L'art est un sport de combat

L’art est un sport de combat, 2011
Peintures murales, dimensions variables
Vues de l’exposition L’art est un sport de combat au Musée des beaux-arts de Calais, 2011 - Production : Musée des beaux-arts de Calais - Photos : Jocelyn Cottencin

Jocelyn Cottencin est un artiste dont une part significative du travail se fonde sur le graphisme et la typographie. En créant spécialement pour cette occasion une nouvelle typographie, c’est lui qui, d’une certaine manière, donne forme au slogan “L’art est un sport de combat”. Sport de combat, certes, et donc de compétition, l’art aujourd’hui est le champ clos de multiples stratégies dont le but commun est sans doute d’élargir et la durée et la rentabilité du fameux quart d’heure de célébrité auquel, dixit Andy Warhol, chacun peut prétendre. Devenir riche et célèbre semble être le fantasme caché (ou avoué) de nombre d’artistes et dans ce contexte, que celui qui n’a jamais péché lance la première pierre ! Toutefois l’art est aussi le lieu d’autres combats, d’autres enjeux, d’autres relations, d’autres regards, d’autres espoirs, d’autres utopies. Cette situation aussi contrastée que stimulante, Cottencin l’évoque à plusieurs niveaux, selon différentes approches. Ce nouvel alphabet a été créé au moyen de fusil de paint-ball, chaque lettre étant obtenue de plusieurs impacts de billes de peinture et de leurs coulures : nouvelle modalité du dripping adaptée au sport/jeu de combat. C’est fermement affirmé et c’est joyeux ! C’est ainsi, à ce double niveau de l’engagement et du plaisir visuel, qu’apparaît le titre de l’exposition sur le grand mur du hall central.

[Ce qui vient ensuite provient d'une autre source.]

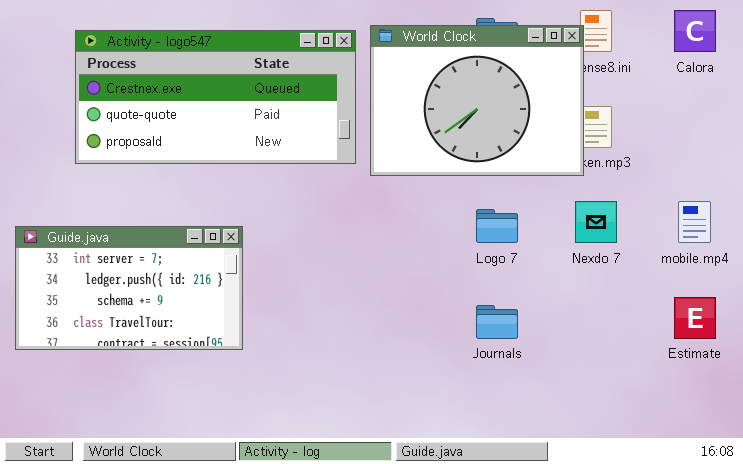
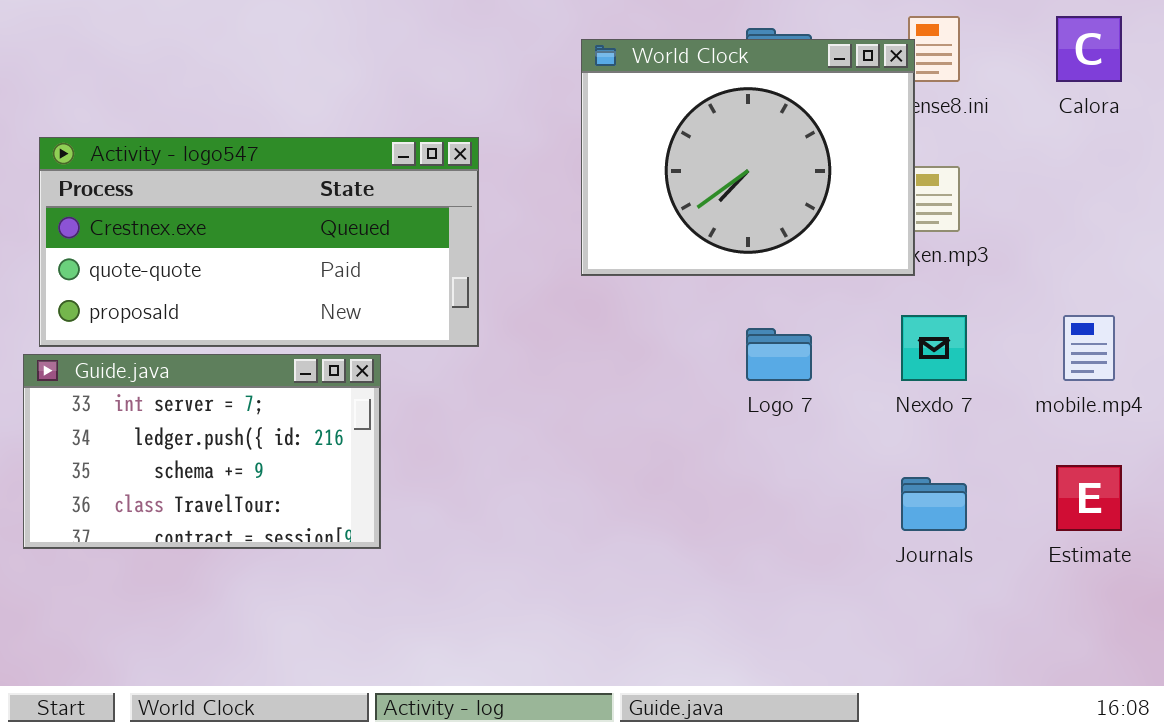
Activity - logo547: [75,30,356,164] -> [39,137,479,347], moved
Journals: [476,305,518,339] -> [901,477,967,531], moved

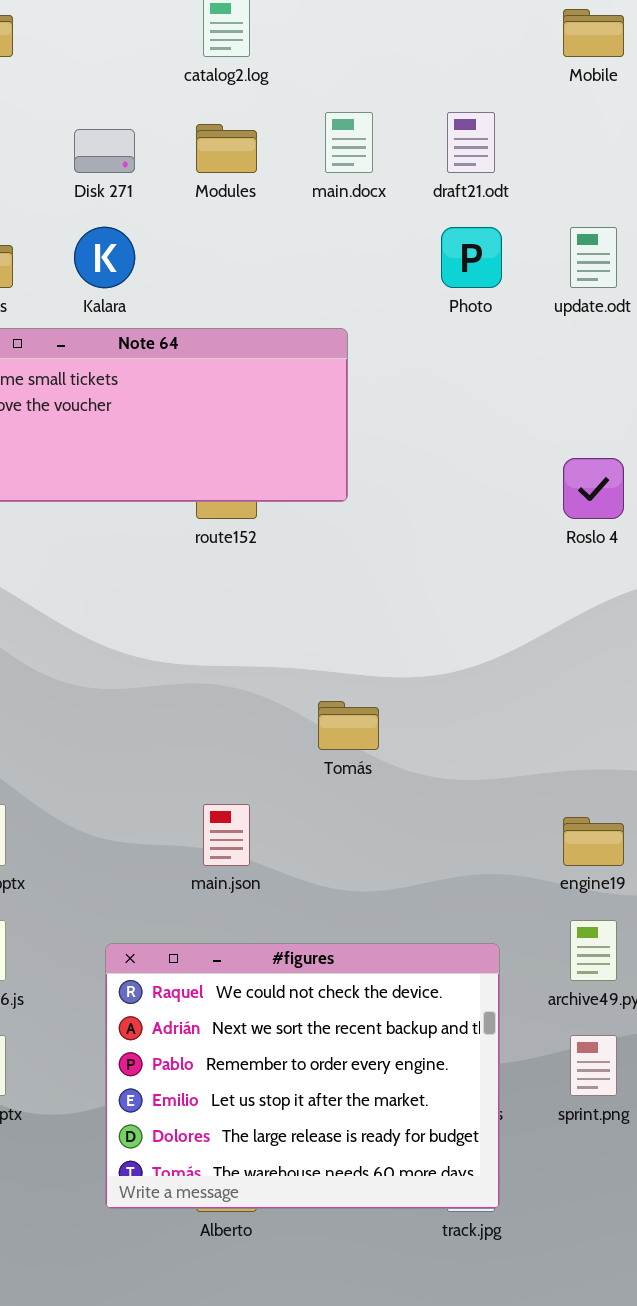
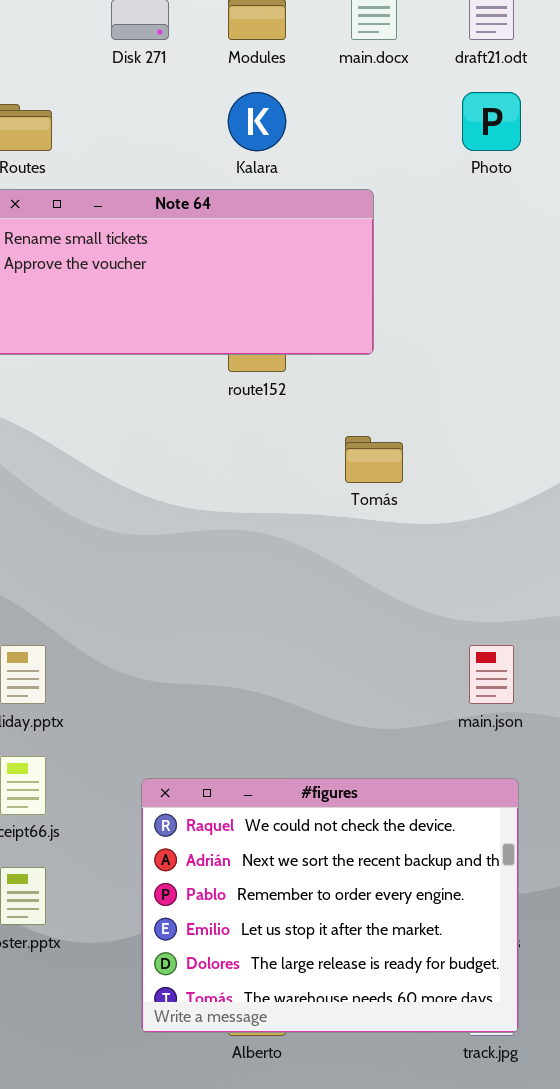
Kalara: [74,227,135,288] -> [228,92,286,151], moved
Tomás: [318,701,379,750] -> [345,436,403,483], moved
main.json: [203,804,250,866] -> [469,645,514,704], moved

Sur les surfaces latérales, et formant triptyque, deux grands dessins : d’un côté les silhouettes des stars de l’art business, ceux-là qui constituent, selon la malicieuse allusion sportive de l’artiste, « l’équipe du Cosmos de New-York » (Damien Hirst, Tadashi Murakami, Maurizio Cattelan, Jeff Koons) ; de l’autre ce qu’on pourrait appeler les portraits de famille, ceux des ancêtres dont à divers titres l’artiste se réclame (Kurt Schwitters, Francis Picabia, Marcel Duchamp, Kasimir Malevitch, Dziga Vertov, Yves Klein, Alexander Calder et Constantin Brancusi)). Enfin, on retrouvera l’énergique vitalité du lettrage sur les affiches et les cartons d’invitation, sur la signalétique interne du musée (cartels) ainsi que sur le catalogue de l’exposition.